[PATCH] D51956: lld-link: Set PDB GUID to hash of PDB contents instead of to a random byte sequence.

Nico Weber via Phabricator via llvm-commits llvm-commits at lists.llvm.org
Fri Sep 14 11:25:19 PDT 2018


thakis added inline comments.


================
Comment at: llvm/lib/DebugInfo/PDB/Native/PDBFileBuilder.cpp:28
 #include "llvm/Support/Path.h"
+#include "llvm/Support/xxhash.h"
 
----------------
ruiu wrote:
> thakis wrote:
> > ruiu wrote:
> > > As long as you are using a non-crypto hash function, there is a risk of generating the same build id, and the probability is not negligible if you have a lot of executables due to the birthday problem. Is this okay?
> > The 8 byte hash still gives decent hash collision resistance for up to 2**32 different pdb files, and since pdbs are keyed by executable name on the symbol server that's per binary.

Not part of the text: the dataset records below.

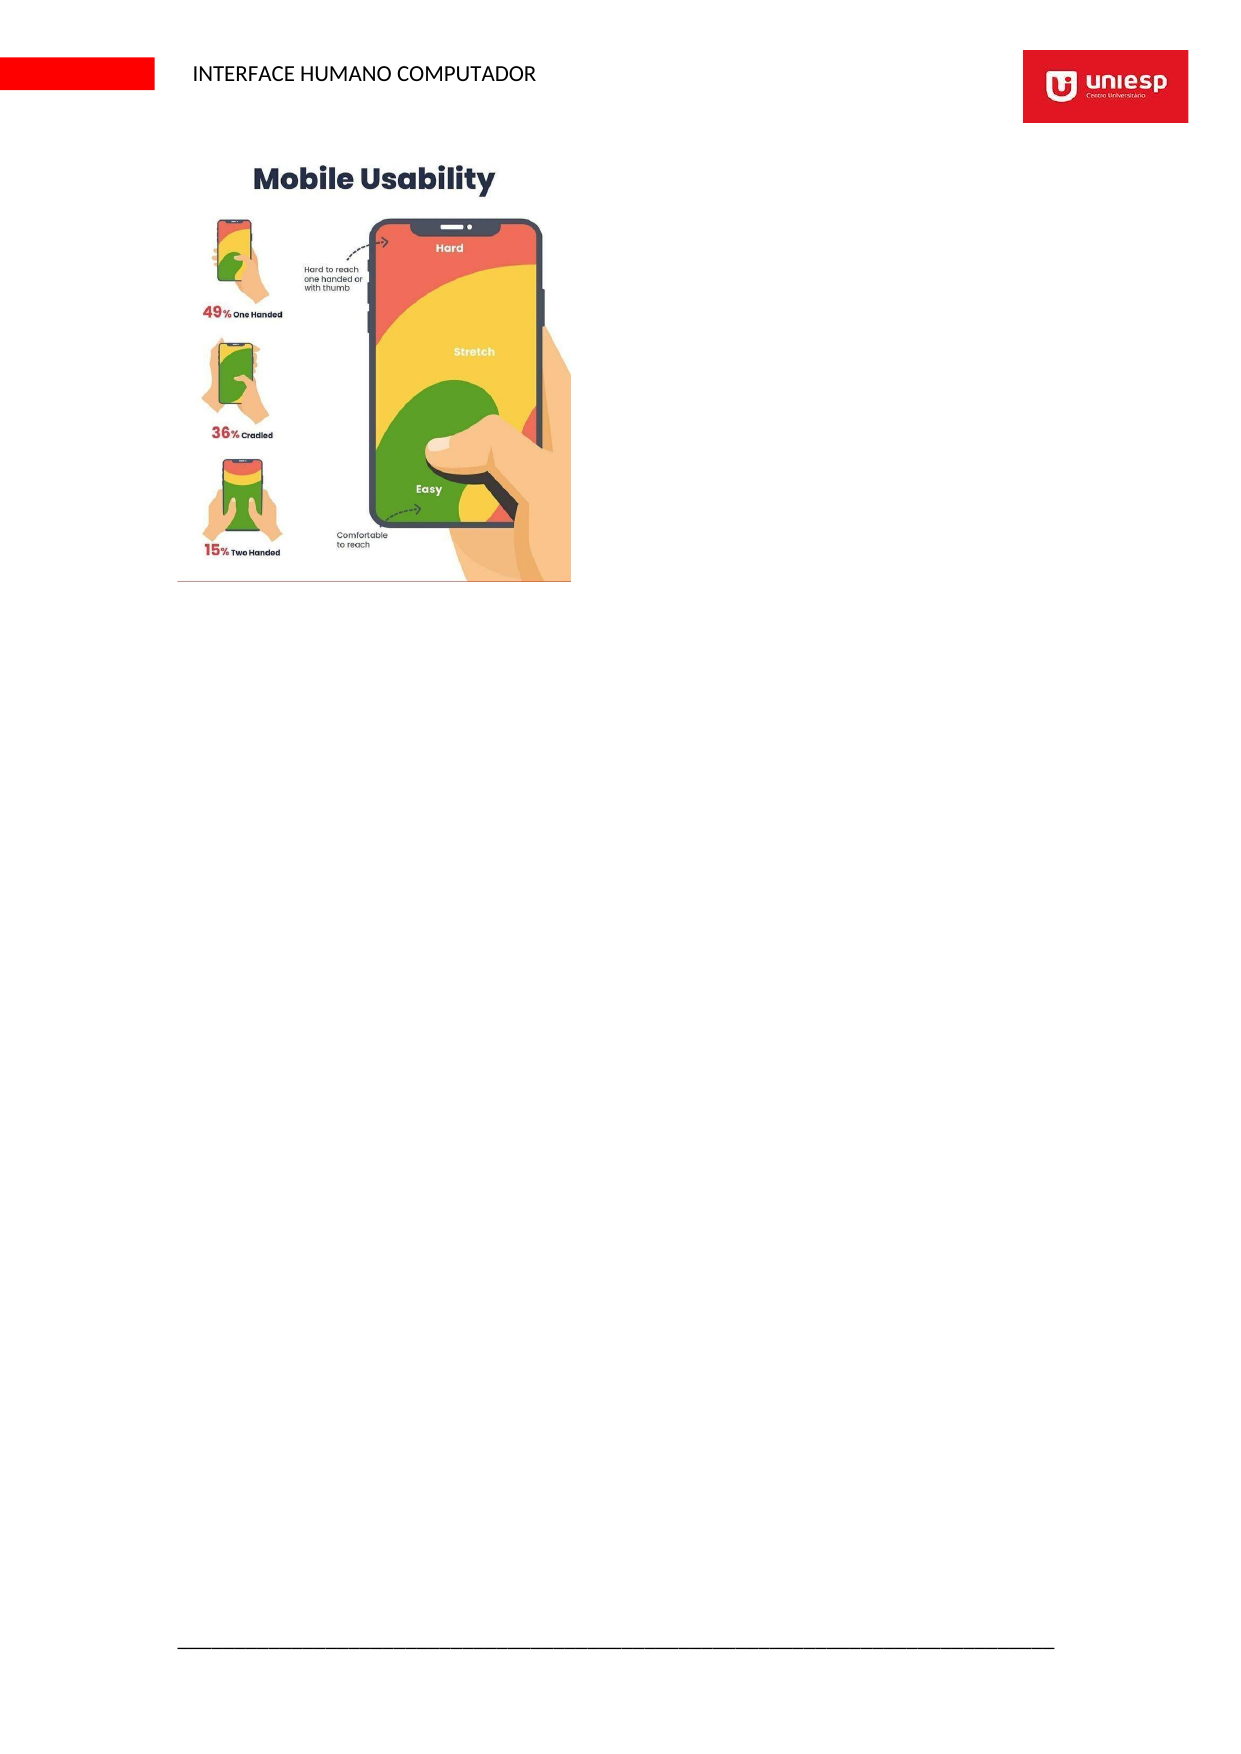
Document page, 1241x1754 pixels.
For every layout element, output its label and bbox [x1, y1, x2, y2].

picture [177, 147, 571, 582]
picture [1023, 50, 1189, 123]
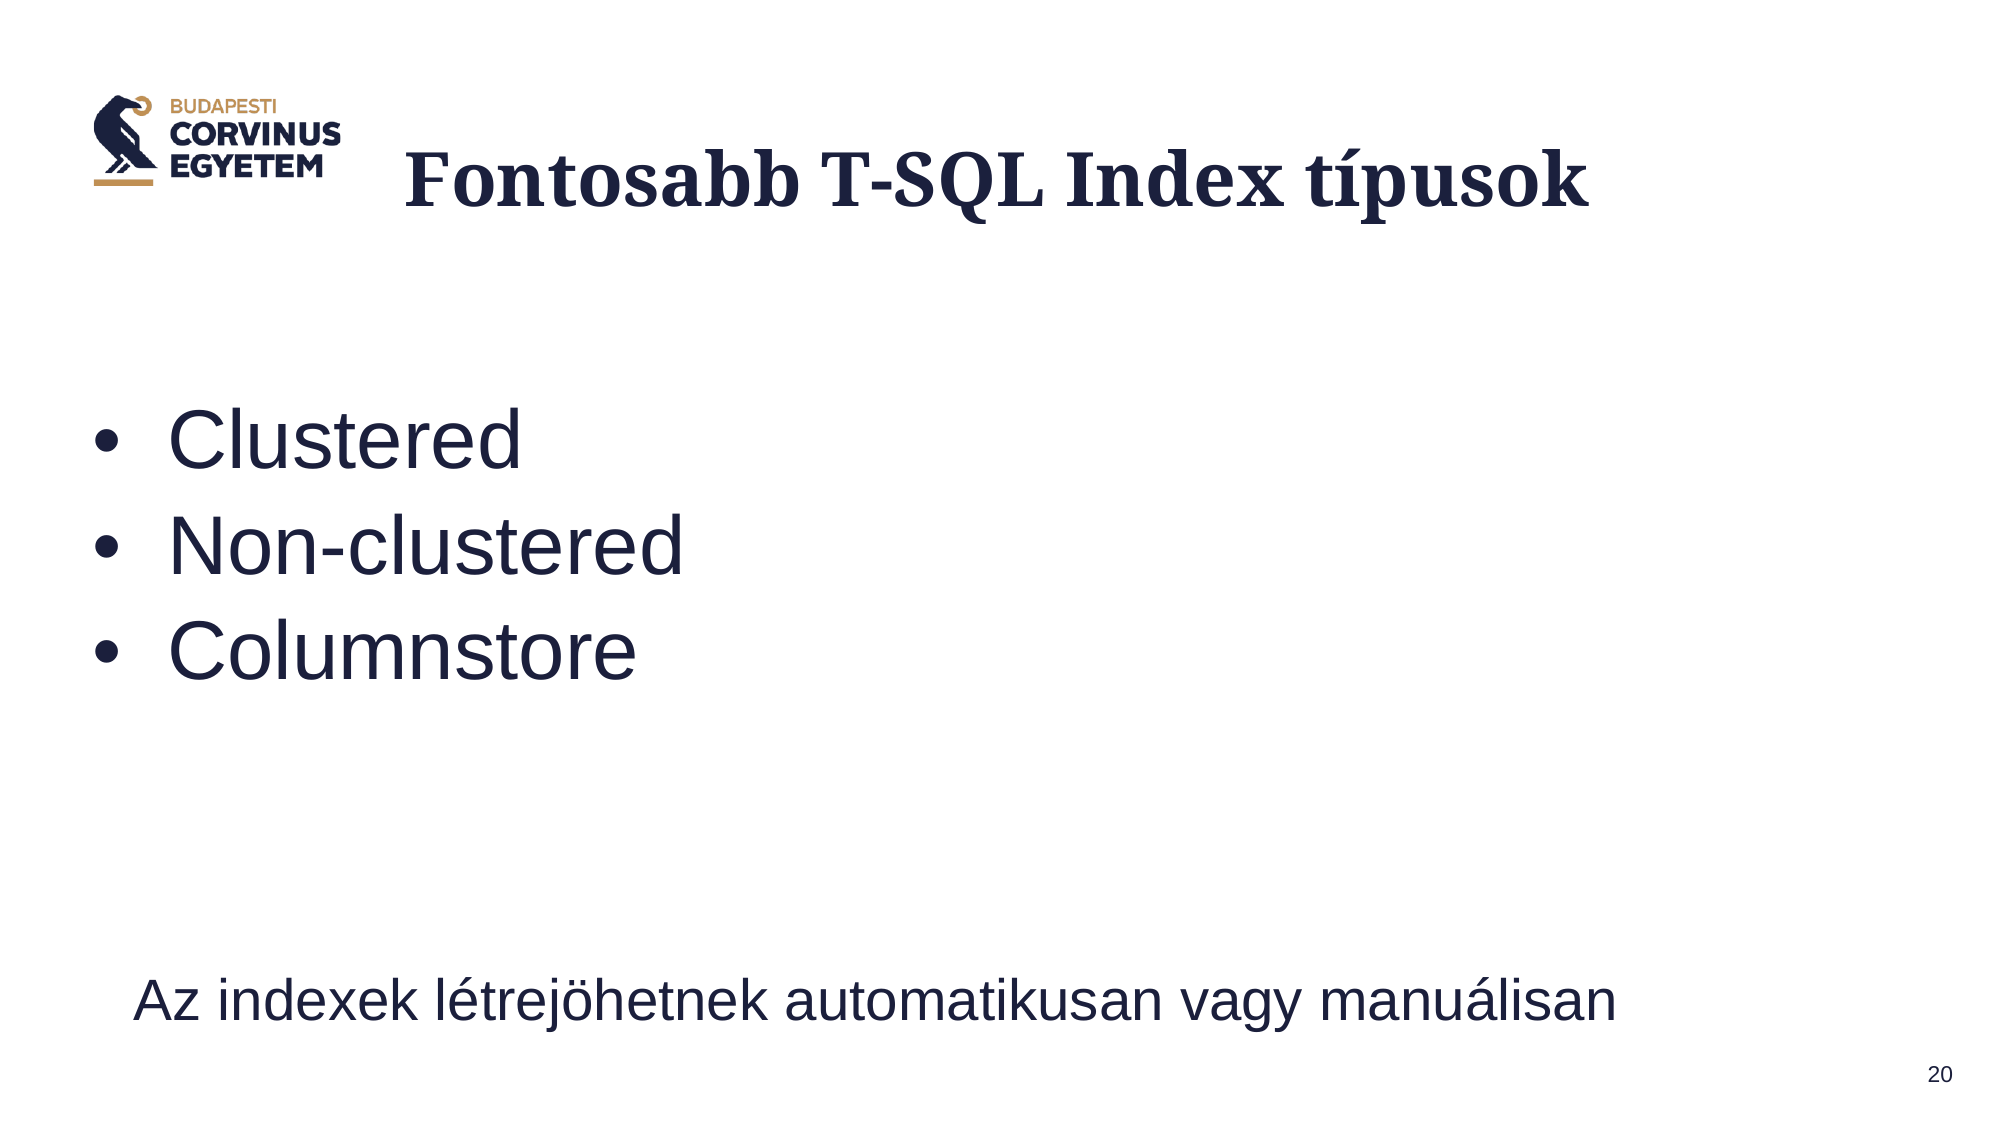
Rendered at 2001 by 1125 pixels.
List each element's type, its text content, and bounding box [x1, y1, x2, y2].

picture [93, 95, 341, 126]
subtitle Fontosabb T-SQL Index típusok [81, 126, 1590, 228]
text Az indexek létrejöhetnek automatikusan vagy manuálisan [133, 966, 1800, 1033]
list Columnstore [92, 602, 1946, 697]
list Clustered [92, 391, 1946, 487]
list Non-clustered [92, 496, 1946, 592]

Projects tend to have far fewer revisions than 4 billion. Does that make sense?
> Maybe it is safe. But what could happen if two executables have the same hash? Since xxhash is not cryptographically-safe, you could easily generate two executables having the same ID. Is there any security risks or something caused by that possibility? If the probability is small and the result of hash collision is not that bad, xxhash is probably okay.
The main use case for this guid is to an executable to its pdb file. The common workflow is that a build server builds an executable and its pdb, then uploads both to a symbol server (under the namespace of the exe, the exe in a subdir containing the exe's pe timestamp and size, and the pdb under the guid). If the executable crashes, it produces a minidump. From the minidump, crash infrastructure can obtain the full executable and the pdb.

Since nothing guarantees that the pdb guid is a hash of the pdb data, I can't think of anything where being able to produce a pdb with a given uuid that is an xxhash buys you anything: Since nothing forces the guid to be a hash, you can just produce a pdb and set its guid field to whatever you want anyways.